__PROBLEM REQUIREMENTS__
Write all of the lines below out again, exactly as they stand.

__DATASET RECORDS__

****************************************

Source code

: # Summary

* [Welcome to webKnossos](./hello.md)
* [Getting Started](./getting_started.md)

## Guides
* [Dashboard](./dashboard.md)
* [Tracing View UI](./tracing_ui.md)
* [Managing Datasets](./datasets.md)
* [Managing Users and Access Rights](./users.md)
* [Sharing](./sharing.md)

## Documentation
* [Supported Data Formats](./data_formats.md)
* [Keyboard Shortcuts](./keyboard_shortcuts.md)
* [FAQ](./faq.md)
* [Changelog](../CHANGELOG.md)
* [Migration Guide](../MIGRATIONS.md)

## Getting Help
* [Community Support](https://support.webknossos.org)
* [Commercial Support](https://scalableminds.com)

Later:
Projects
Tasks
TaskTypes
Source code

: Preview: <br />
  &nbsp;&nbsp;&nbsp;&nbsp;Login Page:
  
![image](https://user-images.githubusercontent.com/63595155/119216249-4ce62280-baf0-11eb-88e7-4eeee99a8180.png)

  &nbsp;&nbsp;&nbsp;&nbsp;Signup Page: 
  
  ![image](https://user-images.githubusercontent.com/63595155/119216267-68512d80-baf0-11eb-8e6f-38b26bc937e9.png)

****************************************

__EXERCISE RESULT__
Source code

: # Summary

* [Welcome to webKnossos](./hello.md)
* [Getting Started](./getting_started.md)

## Guides
* [Dashboard](./dashboard.md)
* [Tracing View UI](./tracing_ui.md)
* [Managing Datasets](./datasets.md)
* [Managing Users and Access Rights](./users.md)
* [Sharing](./sharing.md)

## Documentation
* [Supported Data Formats](./data_formats.md)
* [Keyboard Shortcuts](./keyboard_shortcuts.md)
* [FAQ](./faq.md)
* [Changelog](../CHANGELOG.md)
* [Migration Guide](../MIGRATIONS.md)

## Getting Help
* [Community Support](https://support.webknossos.org)
* [Commercial Support](https://scalableminds.com)

Later:
Projects
Tasks
TaskTypes
Source code

: Preview: <br />
  &nbsp;&nbsp;&nbsp;&nbsp;Login Page:
  
![image](https://user-images.githubusercontent.com/63595155/119216249-4ce62280-baf0-11eb-88e7-4eeee99a8180.png)

  &nbsp;&nbsp;&nbsp;&nbsp;Signup Page: 
  
  ![image](https://user-images.githubusercontent.com/63595155/119216267-68512d80-baf0-11eb-8e6f-38b26bc937e9.png)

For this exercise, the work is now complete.